The United Nations Security Council passed a legally binding resolution this week obligating member states to join the global fight against terrorism by prosecuting militants at home and sharing information about potential terrorist recruits with the international community. The U.N. hopes it will stem the tide of thousands of terrorists from around the world fighting for militant groups such as the Islamic State group and al Qaeda. 

The U.N. is most concerned about those traveling to Syria to fight for rebel groups, particularly the Islamic State and al-Nusra, al Qaeda’s Syrian wing. Foreigners going to Syria often travel through neighboring countries and cross the border illegally. Turkey has caught flak in recent months from its Western allies for allowing aspiring rebels to cross the border into Syria to work for the Islamic State, the militant group also known as ISIS and ISIL.

What is a foreign terrorist fighter?

U.N. Security Council Resolution 2178 defines foreign terrorist fighters as "individuals who travel to a state other than their states of residence or nationality for the purpose of the perpetration, planning, or preparation of, or participation in, terrorist acts or the providing or receiving of terrorist training, including in connection with armed conflict."

How many are there?

The Soufan Group estimates there are at least 12,000 in Syria alone from 81 countries, likely the highest concentration of foreign terrorist fighters in the world. The European Union anti-terror division said Friday that there are more than 3,000 fighters from EU states working for the Islamic State alone. Some -- such as “Jihadi John,” the masked British-accented man who appeared in the beheading videos of James Foley, Steven Sotloff and David Haines, two American citizens and a British national allegedly killed by ISIS -- have gained international fame. The FBI said Thursday that they had identified the masked executioner but refused to name him. Meanwhile, FBI officials said Friday there were 12 Americans fighting in Syria, not 100, which has been claimed in the past.

Why do foreign terrorist fighters post a threat?

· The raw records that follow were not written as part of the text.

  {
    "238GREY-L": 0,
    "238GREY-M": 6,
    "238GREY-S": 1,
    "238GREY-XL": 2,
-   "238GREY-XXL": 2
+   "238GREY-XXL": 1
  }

Not only do they bolster the capabilities of terrorist groups, they also are able to more easily travel to their home countries. International leaders said they are worried the fighters will carry out attacks for ISIS and other militant groups outside of Syria and Iraq. They also provide a morale boost to terrorist groups, which often put them in front of cameras to mock Western countries and recruit more fighters.

Will the U.N. resolution help stop the fighters?

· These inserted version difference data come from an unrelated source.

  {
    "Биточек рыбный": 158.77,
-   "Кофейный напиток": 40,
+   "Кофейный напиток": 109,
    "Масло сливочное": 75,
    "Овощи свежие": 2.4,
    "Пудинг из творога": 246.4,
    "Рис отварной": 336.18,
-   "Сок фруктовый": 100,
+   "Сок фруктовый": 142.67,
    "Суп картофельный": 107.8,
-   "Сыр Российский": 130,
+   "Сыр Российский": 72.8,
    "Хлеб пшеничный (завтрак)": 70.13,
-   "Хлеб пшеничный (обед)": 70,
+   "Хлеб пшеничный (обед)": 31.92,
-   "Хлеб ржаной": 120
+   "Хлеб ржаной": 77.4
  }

Security Council Resolution 2178 has been heralded as a major step in bringing a measure of uniformity into individual state actions against terrorism. It freezes the assets of a number of designated foreign terrorist fighters and financiers living abroad. It requires states to stop suspected fighters leaving or entering their borders. It requires states that don’t have laws in place for these issues to establish them. Since the resolution, 30 countries have combined their foreign terrorist fighter database and information-sharing programs, Interpol said Friday, bringing a total of 1,300 names to the database.